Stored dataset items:
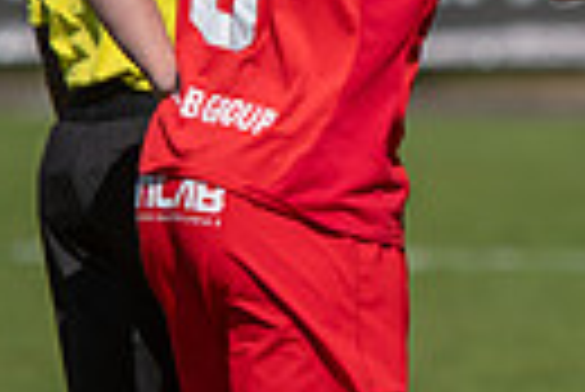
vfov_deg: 1.1
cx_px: 882
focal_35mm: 1200
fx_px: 19522
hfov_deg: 1.7
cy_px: 115
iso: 110
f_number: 3.2
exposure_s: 1/2000
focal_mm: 175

__Instruction__: Where the line containing "focal_35mm: 1200" appears in the records above, begin there and print every line through the last, exactly and with nothing else.

__Response below__:
focal_35mm: 1200
fx_px: 19522
hfov_deg: 1.7
cy_px: 115
iso: 110
f_number: 3.2
exposure_s: 1/2000
focal_mm: 175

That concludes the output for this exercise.